The workforce shortage in psychiatry is profound, and having huge untoward consequences. Patients are delayed in seeking care, or simply cannot even access it if providers don’t exist or have no openings. These deficits often result in costly Increased utilization of emergency services, inpatient services, the criminal justice system, or increased morbidity and mortality. It simply cannot continue. This is one of my major platform issues. We need to address it on multiple levels: increase medical student interest and recruitment into psychiatry, expand the number of psychiatry resident trainees (and please can we make sure we are recruiting a diverse population of trainees?). Of course, this means we need to have additional funding to pay for these slots (from the federal government, again perhaps some can come in the form of student loan repayment for service in under-served areas). In addition, we need to work with insurers (including CMS Medicaid and Medicare) to provide sufficient reimbursement so that practitioners can make an adequate living. How can we entice residents to choose to work in hospitals, state hospitals, jails, prisons, community mental health centers, and FQHCs if their compensation is significantly smaller than a practice that is cash-based? We need to ensure their training in those settings is fulfilling, supported, exciting, and well-compensated. I would make workforce development a Presidential Task Force issue if elected.


Financial Models: C-L psychiatrists have traditionally been of financial value to health care organizations by a) adding overall value to health care outcomes, and b) driving cost savings. These factors often far outweigh the ability of our members to bring in substantial reimbursements. APA has conducted benchmarking activities and other advocacy-related activities to help with efforts to support financial positions of psychiatrists. ACLP has also conducted benchmarking activities, the results of which are not yet in. Do you have thoughts about how APA’s experience might help with the Academy’s efforts to be more effective in developing credible financial models for C-L psychiatrists in their organizations?

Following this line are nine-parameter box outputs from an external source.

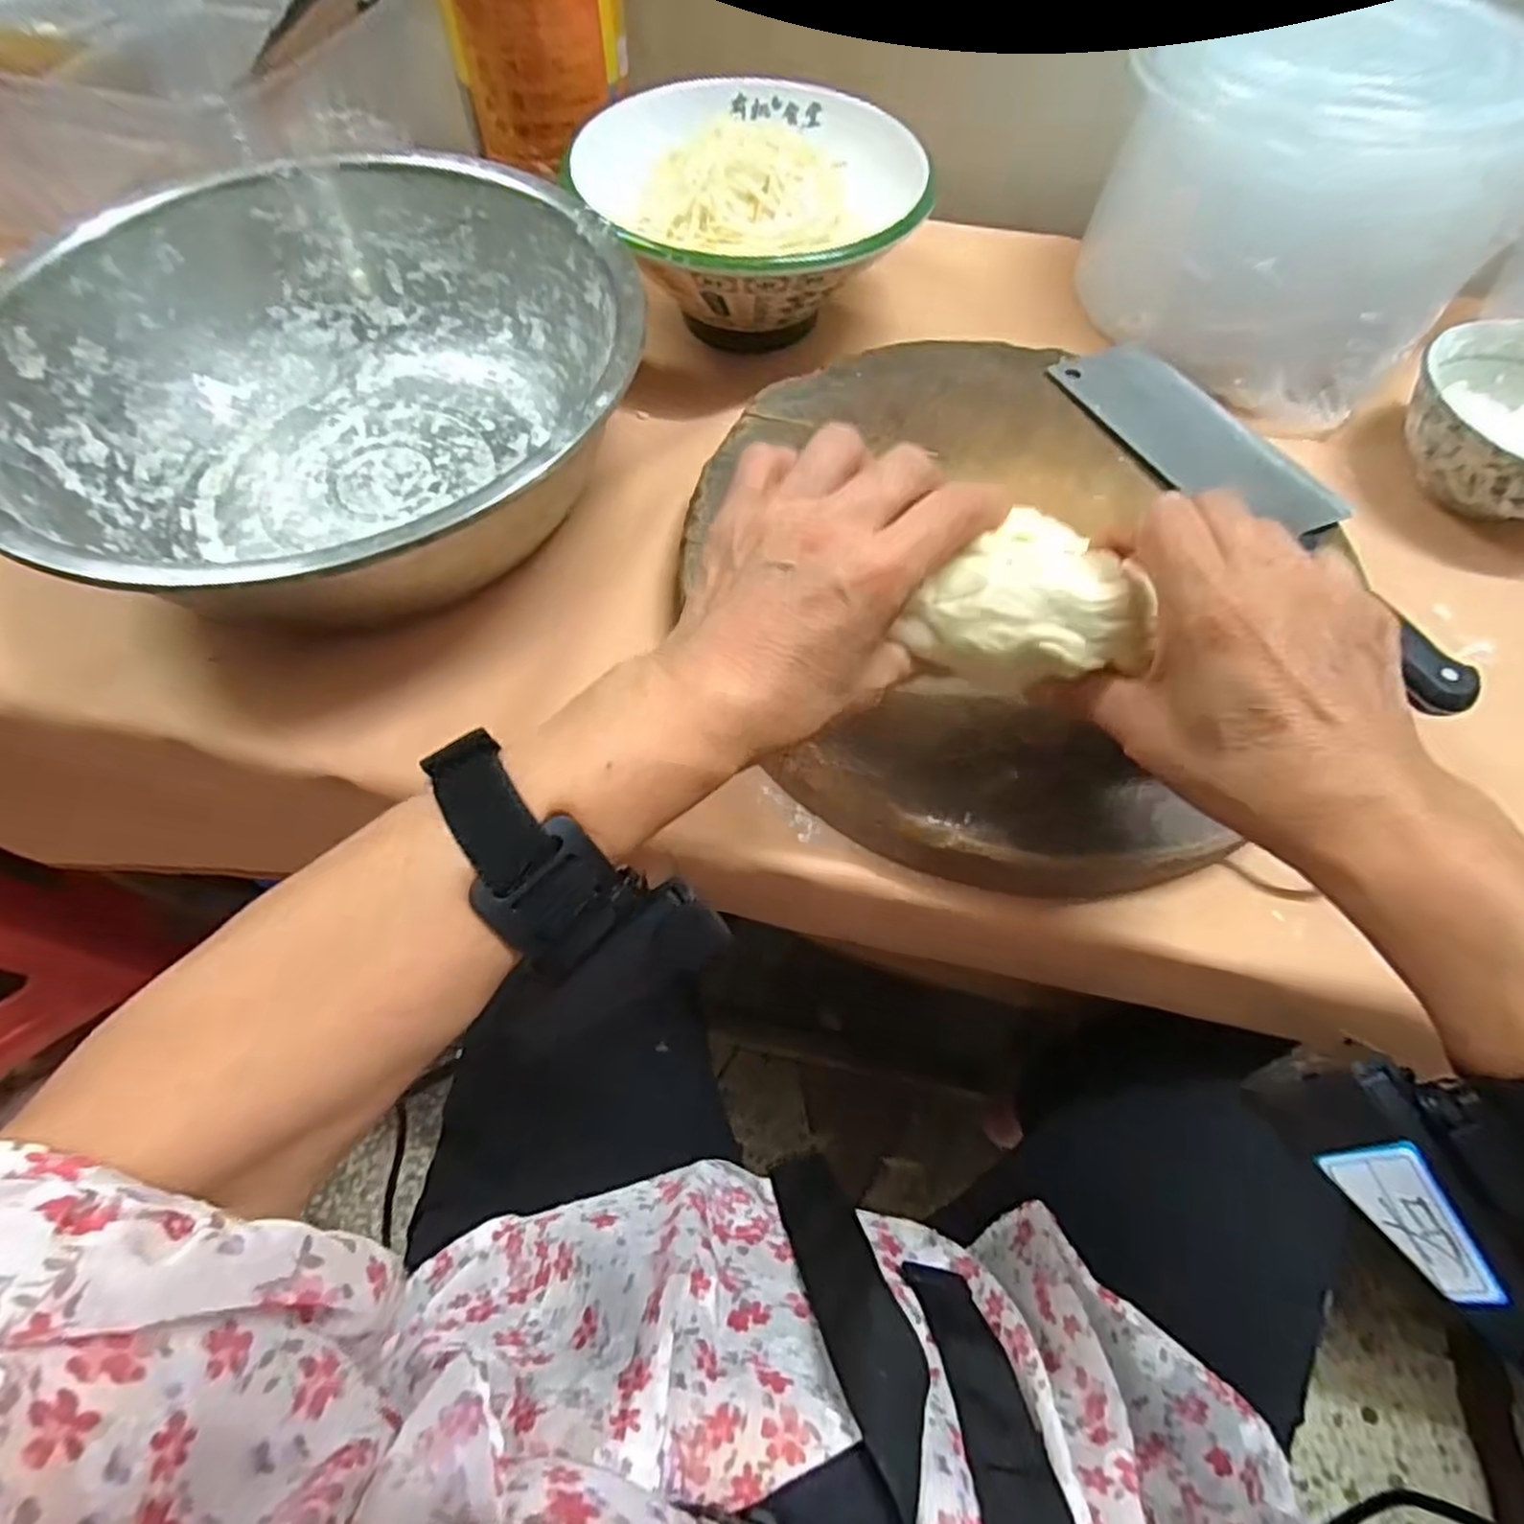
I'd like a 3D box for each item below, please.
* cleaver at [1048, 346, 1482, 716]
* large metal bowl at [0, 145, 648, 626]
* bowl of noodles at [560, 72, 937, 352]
[{"bbox_3d":[0.280,-0.150,0.416,0.077,0.020,0.292,-22,64,-13],"label":"cleaver"},{"bbox_3d":[-0.233,-0.198,0.420,0.329,0.098,0.323,1,61,-1],"label":"large metal bowl"},{"bbox_3d":[-0.018,-0.360,0.521,0.201,0.113,0.236,-23,64,-14],"label":"bowl of noodles"}]

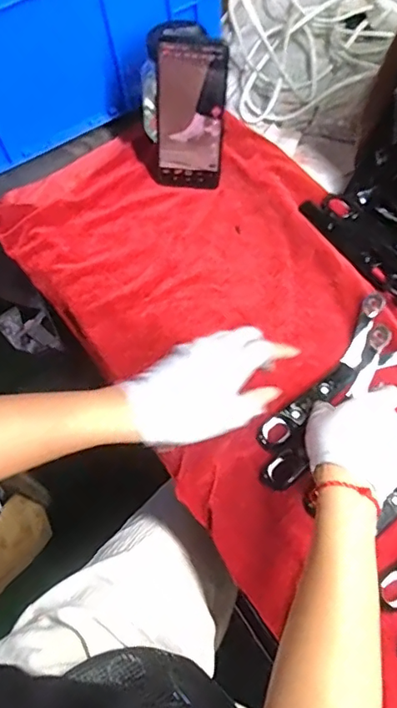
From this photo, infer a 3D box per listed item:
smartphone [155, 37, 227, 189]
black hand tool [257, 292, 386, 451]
[{"bbox_3d":[-0.009,-0.268,0.609,0.075,0.161,0.009,3,45,-1],"label":"smartphone"},{"bbox_3d":[0.137,0.019,0.547,0.038,0.019,0.207,38,70,15],"label":"black hand tool"}]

BRENDEL: APA’s experience in reimbursement policy, relationships with other medical organizations, and government advocacy are all important areas in which APA can work with ACLP in developing and seeking implementation of sustainable financial models for CL services and psychiatrists across systems of care. In particular, amidst the COVID-19 pandemic’s escalating mental health toll, APA will have the opportunity to contribute to the public discourse about the importance of psychiatric care on par with other medical care in both access and funding, setting the stage for a reimagining of reimbursement and care delivery models.

FELDMAN: I am hopeful the APA can work in concert with the ACLP to continue to produce research results that underscore the financial value of CL services. Perhaps the extrapolation of the results of Wit v United Behavioral Health to establish parity in the value of psychiatric services will be helpful. For example, using the metrics of, say, a tool like LOCUS (level of care utilization of services) may result in demonstrating the usefulness and cost-effectiveness of CL psychiatry. Unfortunately, it appears that legitimate positive results of the impact of CL psychiatry (or any of psychiatry) services has rarely been sufficient to incentivize insurance companies to pay for said services.  Perhaps with the change in the federal administration, more nuanced means of assessing (and paying for) efficacy of services will evolve.